Para o Coordenador do MRSM “todas as iniciativas abrangentes são bem vindas pois como cristãos queremos abraçar todos e receber o contributo de todos” mas também “gostaríamos que respeitassem a nossa autonomia como movimento dentro da Igreja e fora do espaço político”.

João Carlos Leite adianta, ainda, que uma proposta desta natureza tem de ser “devidamente fundamentada numa investigação histórica, religiosa e social profunda e séria de forma a que uma possível candidatura seja bem sucedida”.

“Julgo que temos sete anos para fazer este trabalho, que é necessariamente moroso e detalhado, e não nos devemos precipitar por entusiasmos conjunturais”, disse ainda o dirigente.

As Romarias de São Miguel completam 500 anos em 2022 e essa “seria uma data muito interessante para podermos ter este reconhecimento”, precisa.

“O nosso movimento tem uma história, uma identidade e um carisma religioso que importa estudar e maturar da melhore maneira possível e é isso que estamos a fazer dando os primeiros passos através da ação dos elementos que integram a equipa da cultura”, adiantou ainda João Carlos Leite.
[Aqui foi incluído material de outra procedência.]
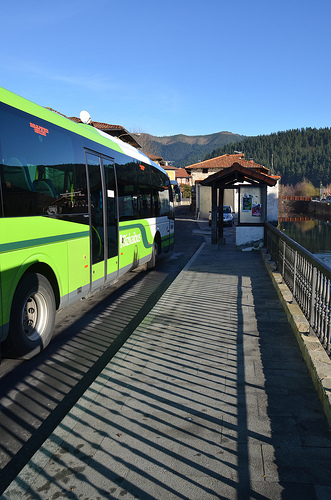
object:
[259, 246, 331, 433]
base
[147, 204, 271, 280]
shadows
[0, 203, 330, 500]
ground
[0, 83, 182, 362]
bus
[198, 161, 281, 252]
stop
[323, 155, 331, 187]
trees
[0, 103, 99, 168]
lights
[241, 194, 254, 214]
flyers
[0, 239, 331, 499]
sidewalk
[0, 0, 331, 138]
sky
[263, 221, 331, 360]
railng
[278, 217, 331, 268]
water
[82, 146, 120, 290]
door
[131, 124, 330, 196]
hill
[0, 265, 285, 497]
shadow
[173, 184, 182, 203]
mirror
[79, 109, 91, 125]
dish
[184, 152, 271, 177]
roof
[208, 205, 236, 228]
car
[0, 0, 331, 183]
background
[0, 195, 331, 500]
bridge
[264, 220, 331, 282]
rail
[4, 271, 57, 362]
tire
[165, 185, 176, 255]
doors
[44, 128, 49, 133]
letters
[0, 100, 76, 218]
glass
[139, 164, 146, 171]
sign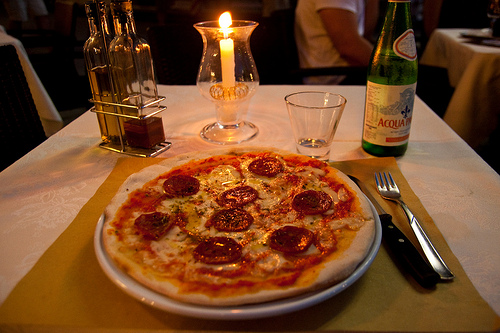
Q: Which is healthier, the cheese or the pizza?
A: The cheese is healthier than the pizza.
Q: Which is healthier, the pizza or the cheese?
A: The cheese is healthier than the pizza.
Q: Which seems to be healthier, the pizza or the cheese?
A: The cheese is healthier than the pizza.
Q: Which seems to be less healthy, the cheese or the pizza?
A: The pizza is less healthy than the cheese.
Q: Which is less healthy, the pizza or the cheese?
A: The pizza is less healthy than the cheese.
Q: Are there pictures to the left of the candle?
A: No, there is a container to the left of the candle.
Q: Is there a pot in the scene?
A: No, there are no pots.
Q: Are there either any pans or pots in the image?
A: No, there are no pots or pans.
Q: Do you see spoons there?
A: No, there are no spoons.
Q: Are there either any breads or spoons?
A: No, there are no spoons or breads.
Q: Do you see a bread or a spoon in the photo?
A: No, there are no spoons or breads.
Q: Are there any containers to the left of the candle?
A: Yes, there is a container to the left of the candle.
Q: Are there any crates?
A: No, there are no crates.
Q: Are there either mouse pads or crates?
A: No, there are no crates or mouse pads.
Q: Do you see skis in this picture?
A: No, there are no skis.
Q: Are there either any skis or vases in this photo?
A: No, there are no skis or vases.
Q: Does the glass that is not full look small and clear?
A: Yes, the glass is small and clear.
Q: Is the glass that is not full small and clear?
A: Yes, the glass is small and clear.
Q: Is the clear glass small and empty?
A: Yes, the glass is small and empty.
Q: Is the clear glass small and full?
A: No, the glass is small but empty.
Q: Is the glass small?
A: Yes, the glass is small.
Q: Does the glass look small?
A: Yes, the glass is small.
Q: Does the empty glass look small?
A: Yes, the glass is small.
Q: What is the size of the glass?
A: The glass is small.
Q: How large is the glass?
A: The glass is small.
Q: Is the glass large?
A: No, the glass is small.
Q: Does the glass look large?
A: No, the glass is small.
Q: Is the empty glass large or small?
A: The glass is small.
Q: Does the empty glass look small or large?
A: The glass is small.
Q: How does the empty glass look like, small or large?
A: The glass is small.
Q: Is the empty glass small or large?
A: The glass is small.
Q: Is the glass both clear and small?
A: Yes, the glass is clear and small.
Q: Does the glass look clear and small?
A: Yes, the glass is clear and small.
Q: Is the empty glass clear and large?
A: No, the glass is clear but small.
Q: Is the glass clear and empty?
A: Yes, the glass is clear and empty.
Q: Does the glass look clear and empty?
A: Yes, the glass is clear and empty.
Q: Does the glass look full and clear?
A: No, the glass is clear but empty.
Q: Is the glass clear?
A: Yes, the glass is clear.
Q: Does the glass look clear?
A: Yes, the glass is clear.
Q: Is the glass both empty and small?
A: Yes, the glass is empty and small.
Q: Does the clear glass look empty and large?
A: No, the glass is empty but small.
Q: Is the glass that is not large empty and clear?
A: Yes, the glass is empty and clear.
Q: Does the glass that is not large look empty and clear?
A: Yes, the glass is empty and clear.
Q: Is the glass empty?
A: Yes, the glass is empty.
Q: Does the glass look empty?
A: Yes, the glass is empty.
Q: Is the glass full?
A: No, the glass is empty.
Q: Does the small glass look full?
A: No, the glass is empty.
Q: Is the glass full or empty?
A: The glass is empty.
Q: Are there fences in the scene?
A: No, there are no fences.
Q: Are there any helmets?
A: No, there are no helmets.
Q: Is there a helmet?
A: No, there are no helmets.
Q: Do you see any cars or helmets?
A: No, there are no helmets or cars.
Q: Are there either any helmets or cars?
A: No, there are no helmets or cars.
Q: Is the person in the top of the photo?
A: Yes, the person is in the top of the image.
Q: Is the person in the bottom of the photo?
A: No, the person is in the top of the image.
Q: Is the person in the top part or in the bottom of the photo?
A: The person is in the top of the image.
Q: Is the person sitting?
A: Yes, the person is sitting.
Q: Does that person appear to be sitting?
A: Yes, the person is sitting.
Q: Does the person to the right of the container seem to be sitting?
A: Yes, the person is sitting.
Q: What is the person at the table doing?
A: The person is sitting.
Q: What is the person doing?
A: The person is sitting.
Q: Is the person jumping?
A: No, the person is sitting.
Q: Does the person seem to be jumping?
A: No, the person is sitting.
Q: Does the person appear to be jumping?
A: No, the person is sitting.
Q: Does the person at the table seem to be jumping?
A: No, the person is sitting.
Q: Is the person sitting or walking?
A: The person is sitting.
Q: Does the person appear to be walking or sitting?
A: The person is sitting.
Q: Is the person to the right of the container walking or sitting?
A: The person is sitting.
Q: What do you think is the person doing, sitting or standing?
A: The person is sitting.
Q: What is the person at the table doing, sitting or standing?
A: The person is sitting.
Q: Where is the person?
A: The person is at the table.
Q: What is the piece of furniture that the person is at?
A: The piece of furniture is a table.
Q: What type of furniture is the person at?
A: The person is at the table.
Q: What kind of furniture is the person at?
A: The person is at the table.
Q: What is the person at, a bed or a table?
A: The person is at a table.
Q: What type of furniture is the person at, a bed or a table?
A: The person is at a table.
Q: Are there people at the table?
A: Yes, there is a person at the table.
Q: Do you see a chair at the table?
A: No, there is a person at the table.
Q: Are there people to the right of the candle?
A: Yes, there is a person to the right of the candle.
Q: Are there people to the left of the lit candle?
A: No, the person is to the right of the candle.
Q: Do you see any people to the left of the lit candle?
A: No, the person is to the right of the candle.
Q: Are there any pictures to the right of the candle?
A: No, there is a person to the right of the candle.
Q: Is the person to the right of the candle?
A: Yes, the person is to the right of the candle.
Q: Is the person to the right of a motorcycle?
A: No, the person is to the right of the candle.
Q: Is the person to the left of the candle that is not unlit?
A: No, the person is to the right of the candle.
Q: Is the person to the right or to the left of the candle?
A: The person is to the right of the candle.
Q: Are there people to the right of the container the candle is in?
A: Yes, there is a person to the right of the container.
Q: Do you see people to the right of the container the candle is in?
A: Yes, there is a person to the right of the container.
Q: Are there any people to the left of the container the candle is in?
A: No, the person is to the right of the container.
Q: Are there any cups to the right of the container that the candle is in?
A: No, there is a person to the right of the container.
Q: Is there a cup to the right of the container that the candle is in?
A: No, there is a person to the right of the container.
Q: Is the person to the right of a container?
A: Yes, the person is to the right of a container.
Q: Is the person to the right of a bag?
A: No, the person is to the right of a container.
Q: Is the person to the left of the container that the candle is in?
A: No, the person is to the right of the container.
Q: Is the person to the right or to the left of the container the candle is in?
A: The person is to the right of the container.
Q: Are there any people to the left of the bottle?
A: Yes, there is a person to the left of the bottle.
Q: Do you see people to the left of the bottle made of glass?
A: Yes, there is a person to the left of the bottle.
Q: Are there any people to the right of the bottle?
A: No, the person is to the left of the bottle.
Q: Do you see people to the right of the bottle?
A: No, the person is to the left of the bottle.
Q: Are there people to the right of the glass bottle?
A: No, the person is to the left of the bottle.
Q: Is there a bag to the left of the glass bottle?
A: No, there is a person to the left of the bottle.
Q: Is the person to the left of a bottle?
A: Yes, the person is to the left of a bottle.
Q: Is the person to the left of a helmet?
A: No, the person is to the left of a bottle.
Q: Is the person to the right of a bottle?
A: No, the person is to the left of a bottle.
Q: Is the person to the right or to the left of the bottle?
A: The person is to the left of the bottle.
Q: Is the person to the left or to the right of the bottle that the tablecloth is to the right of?
A: The person is to the left of the bottle.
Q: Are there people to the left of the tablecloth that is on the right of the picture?
A: Yes, there is a person to the left of the tablecloth.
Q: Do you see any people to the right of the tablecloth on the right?
A: No, the person is to the left of the tablecloth.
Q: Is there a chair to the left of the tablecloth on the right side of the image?
A: No, there is a person to the left of the tablecloth.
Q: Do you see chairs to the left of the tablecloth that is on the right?
A: No, there is a person to the left of the tablecloth.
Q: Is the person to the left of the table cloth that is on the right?
A: Yes, the person is to the left of the tablecloth.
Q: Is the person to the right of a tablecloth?
A: No, the person is to the left of a tablecloth.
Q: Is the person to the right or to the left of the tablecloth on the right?
A: The person is to the left of the table cloth.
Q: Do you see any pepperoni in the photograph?
A: Yes, there is pepperoni.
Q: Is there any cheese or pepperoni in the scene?
A: Yes, there is pepperoni.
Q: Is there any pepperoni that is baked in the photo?
A: Yes, there is baked pepperoni.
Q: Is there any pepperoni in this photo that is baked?
A: Yes, there is pepperoni that is baked.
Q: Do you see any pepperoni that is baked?
A: Yes, there is pepperoni that is baked.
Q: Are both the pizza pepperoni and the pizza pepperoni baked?
A: Yes, both the pepperoni and the pepperoni are baked.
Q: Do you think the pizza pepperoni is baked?
A: Yes, the pepperoni is baked.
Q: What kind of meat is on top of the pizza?
A: The meat is pepperoni.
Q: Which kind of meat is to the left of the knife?
A: The meat is pepperoni.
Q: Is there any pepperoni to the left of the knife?
A: Yes, there is pepperoni to the left of the knife.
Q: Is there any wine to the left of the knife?
A: No, there is pepperoni to the left of the knife.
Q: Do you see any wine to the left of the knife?
A: No, there is pepperoni to the left of the knife.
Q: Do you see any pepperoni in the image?
A: Yes, there is pepperoni.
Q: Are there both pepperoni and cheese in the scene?
A: Yes, there are both pepperoni and cheese.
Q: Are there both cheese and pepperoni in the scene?
A: Yes, there are both pepperoni and cheese.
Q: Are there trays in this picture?
A: No, there are no trays.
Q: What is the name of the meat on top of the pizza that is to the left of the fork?
A: The meat is pepperoni.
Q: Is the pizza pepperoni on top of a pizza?
A: Yes, the pepperoni is on top of a pizza.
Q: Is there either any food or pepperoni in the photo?
A: Yes, there is pepperoni.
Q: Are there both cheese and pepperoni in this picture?
A: Yes, there are both pepperoni and cheese.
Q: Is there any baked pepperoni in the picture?
A: Yes, there is baked pepperoni.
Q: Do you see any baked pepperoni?
A: Yes, there is baked pepperoni.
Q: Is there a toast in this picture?
A: No, there are no toasts.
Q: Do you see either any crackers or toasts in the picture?
A: No, there are no toasts or crackers.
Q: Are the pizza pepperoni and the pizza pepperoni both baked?
A: Yes, both the pepperoni and the pepperoni are baked.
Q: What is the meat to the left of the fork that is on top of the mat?
A: The meat is pepperoni.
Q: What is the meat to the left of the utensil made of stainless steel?
A: The meat is pepperoni.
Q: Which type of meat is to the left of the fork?
A: The meat is pepperoni.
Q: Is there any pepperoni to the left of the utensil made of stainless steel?
A: Yes, there is pepperoni to the left of the fork.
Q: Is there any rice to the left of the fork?
A: No, there is pepperoni to the left of the fork.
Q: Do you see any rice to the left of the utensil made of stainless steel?
A: No, there is pepperoni to the left of the fork.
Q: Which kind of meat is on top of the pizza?
A: The meat is pepperoni.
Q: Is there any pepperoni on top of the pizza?
A: Yes, there is pepperoni on top of the pizza.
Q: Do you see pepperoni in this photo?
A: Yes, there is pepperoni.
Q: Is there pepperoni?
A: Yes, there is pepperoni.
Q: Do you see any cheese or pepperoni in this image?
A: Yes, there is pepperoni.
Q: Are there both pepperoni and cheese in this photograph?
A: Yes, there are both pepperoni and cheese.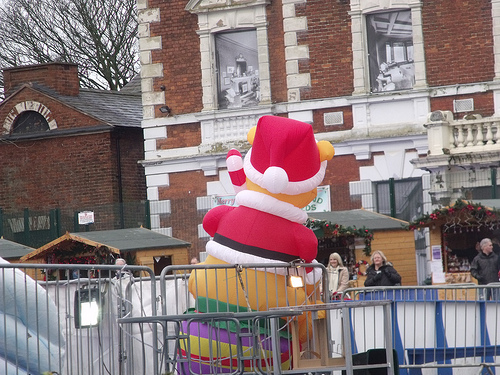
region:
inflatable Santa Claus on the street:
[179, 111, 336, 373]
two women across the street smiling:
[325, 247, 404, 299]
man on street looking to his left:
[468, 235, 498, 285]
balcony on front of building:
[407, 108, 497, 189]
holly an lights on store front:
[409, 198, 498, 236]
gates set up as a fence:
[0, 257, 495, 369]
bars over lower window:
[371, 175, 421, 220]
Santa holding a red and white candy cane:
[221, 145, 241, 190]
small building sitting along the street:
[2, 205, 412, 285]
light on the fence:
[3, 207, 420, 284]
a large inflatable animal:
[172, 109, 342, 371]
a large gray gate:
[149, 253, 351, 373]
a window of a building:
[363, 9, 418, 101]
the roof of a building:
[48, 78, 140, 126]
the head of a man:
[479, 238, 494, 254]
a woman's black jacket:
[366, 262, 401, 286]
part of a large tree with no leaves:
[1, 0, 145, 87]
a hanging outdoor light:
[284, 265, 305, 290]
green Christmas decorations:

De resto, no passado dia 26 de maio, esta equipa reuniu-se já com um plano de atividades e entre mãos, apara além da recolha destes elementos históricos, tem também a tarefa de recolher património móvel dos Romeiros que possa pertencer a um futuro Museu do Romeiro.

“É algo que este grupo coordenador gostaria de criar para homenagear e consolidar esta tradição religiosa açoriana, particularmente de São Miguel”, disse João Carlos leite, lembrando que desde o inicio o Grupo Coordenador do MRSM procura um espaço para constituir a sede do Movimento.

“Todos gostamos de ter uma casa e, este espaço, pode contribuir para a convergência dos romeiros o que também é bom”, refere ainda o Coordenador.

Por isso, “todas as propostas que nos valorizem e contribuam para o aprofundamento do carisma e para a aproximação dos romeiros às suas comunidades são sempre bem vindas”, conclui.

O MRSM está a finalizar o seu novo regulamento para enviar ao Bispo de Angra para aprovação, o que deverá acontecer até à abertura do novo ano pastoral. Até lá, irão repetir-se as reuniões nas ouvidorias para fazer o balanço do ano pastoral que agora termina.

Um dos momentos altos foi o acolhimento do Movimento pelo Papa Francisco que recebeu dois elementos do Grupo Coordenador em Roma, no passado mês de dezembro.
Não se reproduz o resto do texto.